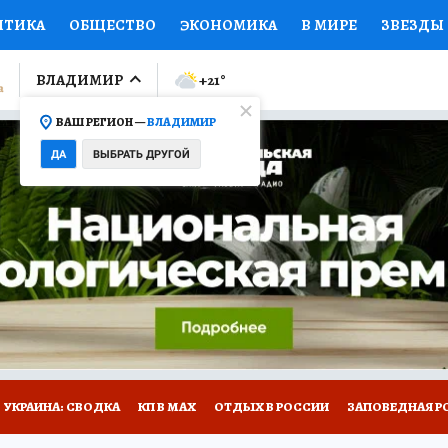
ИТИКА
ОБЩЕСТВО
ЭКОНОМИКА
В МИРЕ
ЗВЕЗДЫ
ЛУМНИСТЫ
ПРОИСШЕСТВИЯ
НАЦИОНАЛЬНЫЕ ПРОЕК
ВЛАДИМИР
+21
°
ВАШ РЕГИОН —
ВЛАДИМИР
Ы
ОТКРЫВАЕМ МИР
Я ЗНАЮ
СЕМЬЯ
ЖЕНСКИЕ СЕ
ДА
ВЫБРАТЬ ДРУГОЙ
ПРОМОКОДЫ
СЕРИАЛЫ
СПЕЦПРОЕКТЫ
ДЕФИЦИТ
ВИЗОР
КОЛЛЕКЦИИ
КОНКУРСЫ
РАБОТА У НАС
ГИ
НА САЙТЕ
СПЕЦПРОЕКТЫ КП-ВЛАДИМИР
УКРАИНА: СВОДКА
КП В МАХ
ОТДЫХ В РОССИИ
ЗАПОВЕДНАЯ Р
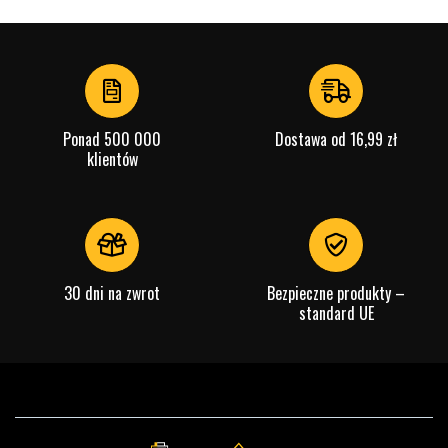
Ponad 500 000
Dostawa od 16,99 zł
klientów
30 dni na zwrot
Bezpieczne produkty –
standard UE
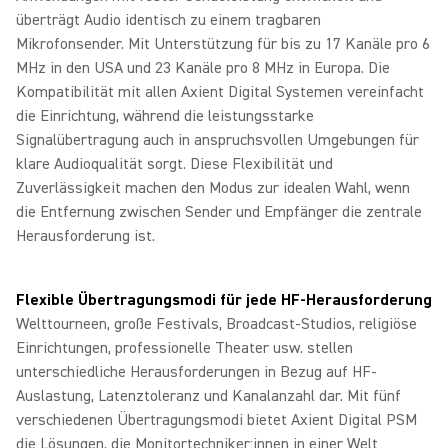
überträgt Audio identisch zu einem tragbaren
Mikrofonsender. Mit Unterstützung für bis zu 17 Kanäle pro 6
MHz in den USA und 23 Kanäle pro 8 MHz in Europa. Die
Kompatibilität mit allen Axient Digital Systemen vereinfacht
die Einrichtung, während die leistungsstarke
Signalübertragung auch in anspruchsvollen Umgebungen für
klare Audioqualität sorgt. Diese Flexibilität und
Zuverlässigkeit machen den Modus zur idealen Wahl, wenn
die Entfernung zwischen Sender und Empfänger die zentrale
Herausforderung ist.
Flexible Übertragungsmodi für jede HF-Herausforderung
Welttourneen, große Festivals, Broadcast-Studios, religiöse
Einrichtungen, professionelle Theater usw. stellen
unterschiedliche Herausforderungen in Bezug auf HF-
Auslastung, Latenztoleranz und Kanalanzahl dar. Mit fünf
verschiedenen Übertragungsmodi bietet Axient Digital PSM
die Lösungen, die Monitortechniker:innen in einer Welt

EXERCISE OBJECTIVE: Can you rewrite the text read from the items above, swapping every "Axient Digital" for "Axient Wireless" and keeping everything else as it stands, with the pictures left out?

RESPONSE AREA:
ИТИКА
ОБЩЕСТВО
ЭКОНОМИКА
В МИРЕ
ЗВЕЗДЫ
ЛУМНИСТЫ
ПРОИСШЕСТВИЯ
НАЦИОНАЛЬНЫЕ ПРОЕК
ВЛАДИМИР
+21
°
ВАШ РЕГИОН —
ВЛАДИМИР
Ы
ОТКРЫВАЕМ МИР
Я ЗНАЮ
СЕМЬЯ
ЖЕНСКИЕ СЕ
ДА
ВЫБРАТЬ ДРУГОЙ
ПРОМОКОДЫ
СЕРИАЛЫ
СПЕЦПРОЕКТЫ
ДЕФИЦИТ
ВИЗОР
КОЛЛЕКЦИИ
КОНКУРСЫ
РАБОТА У НАС
ГИ
НА САЙТЕ
СПЕЦПРОЕКТЫ КП-ВЛАДИМИР
УКРАИНА: СВОДКА
КП В МАХ
ОТДЫХ В РОССИИ
ЗАПОВЕДНАЯ Р
Ponad 500 000
Dostawa od 16,99 zł
klientów
30 dni na zwrot
Bezpieczne produkty –
standard UE
überträgt Audio identisch zu einem tragbaren
Mikrofonsender. Mit Unterstützung für bis zu 17 Kanäle pro 6
MHz in den USA und 23 Kanäle pro 8 MHz in Europa. Die
Kompatibilität mit allen Axient Wireless Systemen vereinfacht
die Einrichtung, während die leistungsstarke
Signalübertragung auch in anspruchsvollen Umgebungen für
klare Audioqualität sorgt. Diese Flexibilität und
Zuverlässigkeit machen den Modus zur idealen Wahl, wenn
die Entfernung zwischen Sender und Empfänger die zentrale
Herausforderung ist.
Flexible Übertragungsmodi für jede HF-Herausforderung
Welttourneen, große Festivals, Broadcast-Studios, religiöse
Einrichtungen, professionelle Theater usw. stellen
unterschiedliche Herausforderungen in Bezug auf HF-
Auslastung, Latenztoleranz und Kanalanzahl dar. Mit fünf
verschiedenen Übertragungsmodi bietet Axient Wireless PSM
die Lösungen, die Monitortechniker:innen in einer Welt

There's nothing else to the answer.